Chateaubriand ne séduit plus les jeunes. L’impact politique de ses écrits fut pourtant considérable au XIXe siècle, à tel point qu’il fut longtemps considéré comme l’un des phares d’une jeunesse révoltée. Son style, qui rebute aujourd’hui, n’y est pas pour rien.

«Je me suis rencontré entre deux siècles comme au confluent de deux fleuves», écrivait Chateaubriand au début de ses Mémoires d’outre-tombe. Ce gentilhomme breton, considéré comme l’un des pères du romantisme français, rêvait en effet de s’adresser aux jeunes générations lorsqu’il maniait la plume, malgré l’image de catholique réactionnaire et ultra-royaliste dont il pâtit dès qu’il manifesta son opposition aux excès de la Révolution française. Certes, son attachement à certains principes de l’ordre ancien, venu de l’éducation sévère qu’il reçut au cours de son enfance de hobereau malouin, ne correspondit jamais totalement aux nouveaux usages adoptés par les fils de la Révolution. Néanmoins, par sa prose enflammée, l’auteur de la Vie de Rancé parvint à devenir le héraut d’une jeunesse en quête d’absolu.
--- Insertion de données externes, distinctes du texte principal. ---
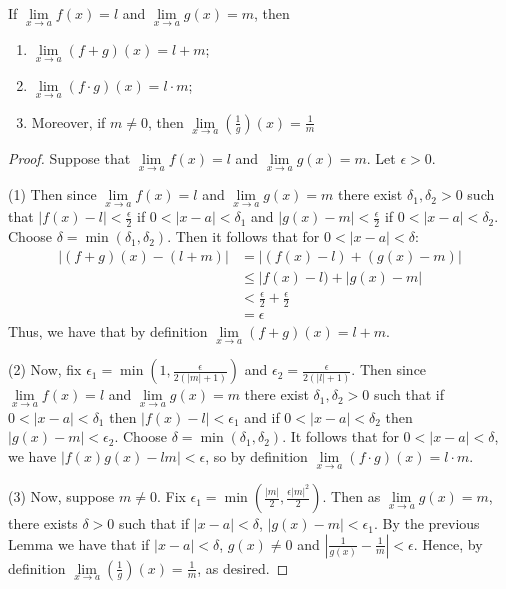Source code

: \documentclass[12pt, a4paper, oneside, openright, titlepage]{book}
\begin{document}
\begin{thm}\label{thm:limlaws}
    If $\lim\limits_{x\rightarrow a}f(x) = l$ and $\lim\limits_{x\rightarrow a}g(x) = m$, then \begin{enumerate}
        \item $\lim\limits_{x\rightarrow a}(f+g)(x) = l+m$;
        \item $\lim\limits_{x\rightarrow a}(f\cdot g)(x) = l\cdot m$;
        \item Moreover, if $m \neq 0$, then $\lim\limits_{x\rightarrow a}\left(\frac{1}{g}\right)(x) = \frac{1}{m}$
    \end{enumerate}
\end{thm}
\begin{proof}
    Suppose that $\lim\limits_{x\rightarrow a}f(x) = l$ and $\lim\limits_{x\rightarrow a}g(x) = m$. Let $\epsilon > 0$.


    (1) Then since $\lim\limits_{x\rightarrow a}f(x) = l$ and $\lim\limits_{x\rightarrow a}g(x) = m$ there exist $\delta_1,\delta_2 > 0$ such that $|f(x) - l| < \frac{\epsilon}{2}$ if $0 < |x-a| < \delta_1$ and $|g(x) - m| < \frac{\epsilon}{2}$ if $0 < |x-a| < \delta_2$. Choose $\delta = \min(\delta_1,\delta_2)$. Then it follows that for $0 < |x-a| < \delta$: \begin{align*}
        |(f+g)(x) - (l+m)| &= |(f(x) - l) + (g(x) - m)| \\
        &\leq |f(x) - l) + |g(x) - m| \\
        &< \frac{\epsilon}{2} + \frac{\epsilon}{2} \\
        &= \epsilon
    \end{align*}
    Thus, we have that by definition $\lim\limits_{x\rightarrow a}(f+g)(x) = l+m$.


    (2) Now, fix $\epsilon_1 = \min\left(1,\frac{\epsilon}{2(|m|+1)}\right)$ and $\epsilon_2 = \frac{\epsilon}{2(|l| + 1)}$. Then since $\lim\limits_{x\rightarrow a}f(x) = l$ and $\lim\limits_{x\rightarrow a}g(x) = m$ there exist $\delta_1, \delta_2> 0$ such that if $0<|x-a| < \delta_1$ then $|f(x) - l| < \epsilon_1$ and if $0<|x-a| < \delta_2$ then $|g(x) - m| < \epsilon_2$. Choose $\delta = \min(\delta_1,\delta_2)$. It follows that for $0<|x-a| < \delta$, we have $|f(x)g(x) - lm| < \epsilon$, so by definition $\lim\limits_{x\rightarrow a}(f\cdot g)(x) = l\cdot m$.



    (3) Now, suppose $m \neq 0$. Fix $\epsilon_1 = \min\left(\frac{|m|}{2},\frac{\epsilon|m|^2}{2}\right)$. Then as $\lim\limits_{x\rightarrow a}g(x) = m$, there exists $\delta > 0$ such that if $|x-a| < \delta$, $|g(x) - m| < \epsilon_1$. By the previous Lemma we have that if $|x-a| < \delta$, $g(x) \neq 0$ and $\left|\frac{1}{g(x)} - \frac{1}{m}\right| < \epsilon$. Hence, by definition $\lim\limits_{x\rightarrow a}\left(\frac{1}{g}\right)(x) = \frac{1}{m}$, as desired.
\end{proof}
\end{document}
Cela le conduisit par exemple à servir de modèle aux révolutionnaires de juillet 1830.

Or aujourd’hui, peu de jeunes connaissent l’œuvre de cet écrivain ayant exercé une influence déterminante sur certains grands événements du début du XIXe siècle, laquelle pourrait les inspirer. Le meilleur moyen de faire renouer l’époque avec l’éclat du style de Chateaubeauriand est peut-être de rappeler qu’au-delà de ses racines conservatrices, c’est le caractère profondément subversif de ses écrits politiques qui a fasciné plusieurs générations de littérateurs et d’hommes d’Etat en devenir.

Esthétique de la passion

Chateaubriand ne fût jamais devenu Chateaubriand sans le Génie du christianisme. Cette œuvre monumentale, parue en 1802, a permis à l’écrivain marginal qu’il était alors de s’imposer comme l’une des principales figures du paysage littéraire et politique de l’époque. Si la vocation du Génie était d’abord apologétique, son caractère politique transparaît dans chacune de ses pages. En effet, en contribuant à la résurgence du sentiment religieux en France après le fanatisme anti-catholique des années noires de la Terreur, Chateaubriand participe à l’effort de rechristianisation de la société française, dans le but de redonner vie au principe de légitimité monarchique mis à mal par les régimes qui se sont succédé à partir de 1792.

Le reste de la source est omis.